Research hospitals such as Johns Hopkins have long used 3-D printing technology to create models of human organs and fetal hearts for surgery, to form prosthetics and even to make ventilator splitters, which can allow one ventilator to treat multiple patients.

The use of 3-D technology to create models of the fetus for blind parents was the brainchild of one of the ultrasound sonographers at the hospital, Miller said.

The 3-D ultrasounds are used for only those patients who might need a more detailed view of the fetus for diagnostic purposes. When the sonographer realized they were doing a scan for a blind mother, she asked Miller, referring to creating a 3-D model: “Do you think this is something we can do?” Miller responded, “See if you can capture a good picture.”

Since the 3-D ultrasound doesn’t scan the entire body of the fetus, the team decided the face was the obvious choice for an image.

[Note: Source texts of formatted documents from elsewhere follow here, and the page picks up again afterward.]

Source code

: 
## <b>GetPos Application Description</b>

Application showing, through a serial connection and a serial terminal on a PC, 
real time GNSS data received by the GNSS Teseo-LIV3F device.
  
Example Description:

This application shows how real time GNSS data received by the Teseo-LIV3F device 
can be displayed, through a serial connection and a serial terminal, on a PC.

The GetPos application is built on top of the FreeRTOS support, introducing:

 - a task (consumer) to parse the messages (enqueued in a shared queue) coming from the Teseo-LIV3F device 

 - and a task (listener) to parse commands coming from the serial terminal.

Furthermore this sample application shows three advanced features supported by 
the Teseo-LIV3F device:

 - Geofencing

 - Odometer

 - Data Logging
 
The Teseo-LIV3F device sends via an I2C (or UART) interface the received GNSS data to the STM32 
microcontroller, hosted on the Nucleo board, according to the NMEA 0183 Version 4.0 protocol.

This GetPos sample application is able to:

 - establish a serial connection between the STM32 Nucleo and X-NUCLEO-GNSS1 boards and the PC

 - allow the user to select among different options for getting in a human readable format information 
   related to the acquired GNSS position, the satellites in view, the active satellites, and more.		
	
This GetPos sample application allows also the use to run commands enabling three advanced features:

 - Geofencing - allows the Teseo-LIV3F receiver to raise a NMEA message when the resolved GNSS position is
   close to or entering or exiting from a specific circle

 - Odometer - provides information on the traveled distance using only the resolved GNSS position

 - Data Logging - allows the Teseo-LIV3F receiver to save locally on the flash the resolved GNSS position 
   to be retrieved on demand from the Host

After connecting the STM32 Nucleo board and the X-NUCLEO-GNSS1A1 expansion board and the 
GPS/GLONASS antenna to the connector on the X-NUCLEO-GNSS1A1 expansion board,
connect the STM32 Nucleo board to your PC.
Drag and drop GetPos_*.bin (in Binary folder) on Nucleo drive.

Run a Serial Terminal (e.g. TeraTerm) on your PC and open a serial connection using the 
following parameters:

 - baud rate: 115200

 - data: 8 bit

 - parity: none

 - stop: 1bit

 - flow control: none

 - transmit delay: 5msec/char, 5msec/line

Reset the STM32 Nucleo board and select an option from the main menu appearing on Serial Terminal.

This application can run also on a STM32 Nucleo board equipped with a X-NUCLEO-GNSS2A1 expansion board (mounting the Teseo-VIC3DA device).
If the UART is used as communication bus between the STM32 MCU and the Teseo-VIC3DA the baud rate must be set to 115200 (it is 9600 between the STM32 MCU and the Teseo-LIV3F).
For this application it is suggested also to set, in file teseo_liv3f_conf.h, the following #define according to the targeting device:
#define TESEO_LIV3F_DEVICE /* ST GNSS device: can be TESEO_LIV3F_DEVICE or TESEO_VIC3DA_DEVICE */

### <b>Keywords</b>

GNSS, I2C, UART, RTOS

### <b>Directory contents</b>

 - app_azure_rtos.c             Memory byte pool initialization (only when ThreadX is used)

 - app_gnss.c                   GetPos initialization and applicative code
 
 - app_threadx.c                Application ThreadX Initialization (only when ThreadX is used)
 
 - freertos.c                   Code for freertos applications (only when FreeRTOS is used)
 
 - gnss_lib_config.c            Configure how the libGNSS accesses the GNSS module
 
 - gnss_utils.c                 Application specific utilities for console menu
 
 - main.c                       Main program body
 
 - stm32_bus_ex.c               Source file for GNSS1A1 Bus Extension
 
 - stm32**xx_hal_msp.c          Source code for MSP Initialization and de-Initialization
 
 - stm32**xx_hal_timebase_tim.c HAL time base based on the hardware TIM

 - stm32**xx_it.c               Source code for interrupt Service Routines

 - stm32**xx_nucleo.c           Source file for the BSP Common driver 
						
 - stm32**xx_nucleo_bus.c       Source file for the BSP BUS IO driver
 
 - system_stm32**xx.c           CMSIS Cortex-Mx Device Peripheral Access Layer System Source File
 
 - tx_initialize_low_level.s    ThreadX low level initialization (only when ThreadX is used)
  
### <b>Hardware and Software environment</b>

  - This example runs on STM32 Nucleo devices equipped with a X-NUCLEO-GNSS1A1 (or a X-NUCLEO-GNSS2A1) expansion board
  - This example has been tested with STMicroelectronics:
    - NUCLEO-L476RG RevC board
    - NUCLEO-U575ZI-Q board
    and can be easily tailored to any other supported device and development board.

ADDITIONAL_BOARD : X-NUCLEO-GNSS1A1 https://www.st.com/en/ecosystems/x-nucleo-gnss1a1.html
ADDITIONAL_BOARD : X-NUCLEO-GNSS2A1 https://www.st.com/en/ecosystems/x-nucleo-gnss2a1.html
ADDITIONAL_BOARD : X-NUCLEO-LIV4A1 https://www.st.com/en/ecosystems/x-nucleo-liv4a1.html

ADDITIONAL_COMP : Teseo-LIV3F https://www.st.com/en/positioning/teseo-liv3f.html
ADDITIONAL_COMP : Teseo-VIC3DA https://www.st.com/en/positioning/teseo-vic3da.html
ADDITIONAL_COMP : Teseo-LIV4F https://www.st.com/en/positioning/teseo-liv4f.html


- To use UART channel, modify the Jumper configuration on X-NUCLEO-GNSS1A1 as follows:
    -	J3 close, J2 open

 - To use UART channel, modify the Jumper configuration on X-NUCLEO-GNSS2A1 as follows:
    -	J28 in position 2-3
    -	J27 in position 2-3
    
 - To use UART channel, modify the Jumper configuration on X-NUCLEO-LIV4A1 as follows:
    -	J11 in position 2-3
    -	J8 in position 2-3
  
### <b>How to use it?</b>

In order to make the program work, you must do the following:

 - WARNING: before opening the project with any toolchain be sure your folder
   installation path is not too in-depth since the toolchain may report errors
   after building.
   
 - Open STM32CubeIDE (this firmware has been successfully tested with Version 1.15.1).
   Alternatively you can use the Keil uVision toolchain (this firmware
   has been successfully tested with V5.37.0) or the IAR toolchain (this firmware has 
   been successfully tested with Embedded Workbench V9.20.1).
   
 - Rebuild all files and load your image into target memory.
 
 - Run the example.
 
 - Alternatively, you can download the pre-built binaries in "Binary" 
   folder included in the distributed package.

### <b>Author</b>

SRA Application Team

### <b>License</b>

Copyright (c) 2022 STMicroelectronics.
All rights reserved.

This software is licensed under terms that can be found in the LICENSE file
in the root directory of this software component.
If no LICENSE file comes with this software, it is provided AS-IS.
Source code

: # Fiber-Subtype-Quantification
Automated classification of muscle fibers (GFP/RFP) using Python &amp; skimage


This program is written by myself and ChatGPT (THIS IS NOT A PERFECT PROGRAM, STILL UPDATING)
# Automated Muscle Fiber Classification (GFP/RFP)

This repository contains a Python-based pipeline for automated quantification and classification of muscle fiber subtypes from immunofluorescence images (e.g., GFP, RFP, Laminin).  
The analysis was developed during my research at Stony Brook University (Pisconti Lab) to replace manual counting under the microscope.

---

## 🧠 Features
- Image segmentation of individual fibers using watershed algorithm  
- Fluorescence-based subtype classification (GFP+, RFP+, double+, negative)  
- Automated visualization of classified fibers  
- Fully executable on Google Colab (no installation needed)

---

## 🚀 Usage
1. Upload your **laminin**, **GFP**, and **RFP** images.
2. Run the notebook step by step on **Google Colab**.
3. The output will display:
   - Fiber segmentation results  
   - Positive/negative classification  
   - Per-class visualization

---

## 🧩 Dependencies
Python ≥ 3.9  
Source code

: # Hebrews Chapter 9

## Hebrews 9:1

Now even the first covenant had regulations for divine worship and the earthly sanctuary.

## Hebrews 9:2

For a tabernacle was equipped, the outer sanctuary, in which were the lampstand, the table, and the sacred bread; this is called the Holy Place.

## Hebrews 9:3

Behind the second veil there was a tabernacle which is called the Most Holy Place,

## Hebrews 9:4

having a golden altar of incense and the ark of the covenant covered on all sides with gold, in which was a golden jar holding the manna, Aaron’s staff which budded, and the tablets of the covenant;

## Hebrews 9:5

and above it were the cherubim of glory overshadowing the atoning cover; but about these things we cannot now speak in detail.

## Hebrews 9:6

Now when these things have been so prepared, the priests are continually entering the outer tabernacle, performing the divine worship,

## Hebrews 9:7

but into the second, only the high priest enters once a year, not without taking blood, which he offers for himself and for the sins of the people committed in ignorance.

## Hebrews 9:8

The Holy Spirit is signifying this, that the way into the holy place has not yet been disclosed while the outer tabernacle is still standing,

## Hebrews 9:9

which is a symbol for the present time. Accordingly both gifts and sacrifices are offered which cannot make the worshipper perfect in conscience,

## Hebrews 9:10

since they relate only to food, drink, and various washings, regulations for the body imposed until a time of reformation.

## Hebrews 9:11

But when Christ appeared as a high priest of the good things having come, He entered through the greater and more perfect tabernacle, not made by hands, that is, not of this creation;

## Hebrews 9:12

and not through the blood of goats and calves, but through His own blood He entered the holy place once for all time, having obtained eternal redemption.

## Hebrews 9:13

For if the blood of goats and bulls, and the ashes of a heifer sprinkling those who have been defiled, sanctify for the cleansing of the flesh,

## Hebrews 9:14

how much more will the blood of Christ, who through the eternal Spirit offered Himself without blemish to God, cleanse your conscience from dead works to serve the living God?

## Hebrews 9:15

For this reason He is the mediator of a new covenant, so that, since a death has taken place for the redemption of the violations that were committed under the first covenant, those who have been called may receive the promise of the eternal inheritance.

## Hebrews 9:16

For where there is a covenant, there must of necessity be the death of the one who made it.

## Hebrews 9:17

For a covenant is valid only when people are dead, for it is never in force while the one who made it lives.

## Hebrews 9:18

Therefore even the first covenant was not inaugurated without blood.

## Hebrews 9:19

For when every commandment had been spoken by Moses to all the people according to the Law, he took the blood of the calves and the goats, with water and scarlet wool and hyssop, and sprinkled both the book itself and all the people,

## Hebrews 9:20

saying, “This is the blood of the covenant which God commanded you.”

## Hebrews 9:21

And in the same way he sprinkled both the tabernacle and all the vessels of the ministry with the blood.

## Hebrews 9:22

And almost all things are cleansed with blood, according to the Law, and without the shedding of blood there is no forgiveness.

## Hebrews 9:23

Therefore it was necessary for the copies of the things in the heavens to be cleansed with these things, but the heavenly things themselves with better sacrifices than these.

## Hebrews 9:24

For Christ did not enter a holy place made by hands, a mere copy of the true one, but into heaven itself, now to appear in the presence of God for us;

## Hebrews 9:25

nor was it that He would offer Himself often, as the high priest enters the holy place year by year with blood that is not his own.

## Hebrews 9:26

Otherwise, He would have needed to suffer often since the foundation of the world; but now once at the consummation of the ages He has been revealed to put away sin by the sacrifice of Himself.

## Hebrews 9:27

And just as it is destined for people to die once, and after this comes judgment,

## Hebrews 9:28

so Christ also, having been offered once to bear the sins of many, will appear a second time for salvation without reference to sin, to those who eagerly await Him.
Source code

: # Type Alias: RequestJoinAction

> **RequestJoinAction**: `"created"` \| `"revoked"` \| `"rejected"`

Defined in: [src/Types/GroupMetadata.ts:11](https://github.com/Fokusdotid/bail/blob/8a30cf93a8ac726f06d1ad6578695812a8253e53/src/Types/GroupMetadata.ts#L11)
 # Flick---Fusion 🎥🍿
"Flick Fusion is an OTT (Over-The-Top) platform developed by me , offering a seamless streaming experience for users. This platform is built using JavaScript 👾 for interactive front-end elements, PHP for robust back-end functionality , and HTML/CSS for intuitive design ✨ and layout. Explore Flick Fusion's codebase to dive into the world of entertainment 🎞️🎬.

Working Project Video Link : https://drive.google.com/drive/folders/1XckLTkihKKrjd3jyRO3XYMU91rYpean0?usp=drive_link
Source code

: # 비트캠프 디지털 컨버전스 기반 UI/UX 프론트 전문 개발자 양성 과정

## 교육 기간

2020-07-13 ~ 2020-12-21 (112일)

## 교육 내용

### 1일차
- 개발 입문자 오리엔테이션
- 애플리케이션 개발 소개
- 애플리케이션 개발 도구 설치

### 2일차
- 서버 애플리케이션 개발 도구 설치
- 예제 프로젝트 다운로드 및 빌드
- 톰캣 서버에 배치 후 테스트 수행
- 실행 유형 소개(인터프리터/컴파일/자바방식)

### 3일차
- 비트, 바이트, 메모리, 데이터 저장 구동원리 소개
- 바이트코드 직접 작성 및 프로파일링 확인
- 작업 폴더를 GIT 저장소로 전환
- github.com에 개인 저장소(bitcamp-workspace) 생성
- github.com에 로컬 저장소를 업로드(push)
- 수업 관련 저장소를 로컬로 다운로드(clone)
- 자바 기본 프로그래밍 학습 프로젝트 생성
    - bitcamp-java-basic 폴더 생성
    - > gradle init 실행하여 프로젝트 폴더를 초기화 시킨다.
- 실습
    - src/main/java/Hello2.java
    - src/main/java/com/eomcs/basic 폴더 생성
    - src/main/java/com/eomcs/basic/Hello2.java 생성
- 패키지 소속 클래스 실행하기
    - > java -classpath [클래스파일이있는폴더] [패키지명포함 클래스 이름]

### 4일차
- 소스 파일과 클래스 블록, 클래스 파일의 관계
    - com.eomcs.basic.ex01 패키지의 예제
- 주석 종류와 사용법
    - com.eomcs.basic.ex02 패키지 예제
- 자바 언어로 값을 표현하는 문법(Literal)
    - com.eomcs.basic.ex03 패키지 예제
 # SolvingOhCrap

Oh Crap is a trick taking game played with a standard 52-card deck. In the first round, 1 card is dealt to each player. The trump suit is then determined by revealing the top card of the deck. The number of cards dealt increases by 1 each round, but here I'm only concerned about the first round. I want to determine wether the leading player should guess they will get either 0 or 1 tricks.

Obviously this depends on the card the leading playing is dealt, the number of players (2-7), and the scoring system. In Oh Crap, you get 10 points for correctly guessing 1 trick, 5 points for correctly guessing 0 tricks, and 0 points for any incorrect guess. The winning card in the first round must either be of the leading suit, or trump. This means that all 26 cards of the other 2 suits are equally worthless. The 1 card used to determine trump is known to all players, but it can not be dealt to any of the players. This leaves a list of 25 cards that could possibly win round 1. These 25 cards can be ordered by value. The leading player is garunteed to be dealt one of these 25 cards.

Ellis and her husband, Jeremy Ellis, who is also visually impaired, have two daughters, ages 5 and 3. When they were born, Taylor Ellis said she had some vision. But since then, her glaucoma has gotten worse, so the chance to know baby No. 3 this way was a new world.

“It feels super-real when you can feel it,” she says. It was almost like she was pregnant for the first time because she had so much more detail. The ultrasound experience can be frustrating even for sighted parents, Ellis said, because technicians are limited in how much real-time description they can offer parents during the procedure. If the fetus has a problem, it is the doctor’s role to explain that, she said.

Miller said she was not aware of any hospital, other than Johns Hopkins, offering this service. The material cost is estimated to be about $1.40, and each print takes about 3.5 hours.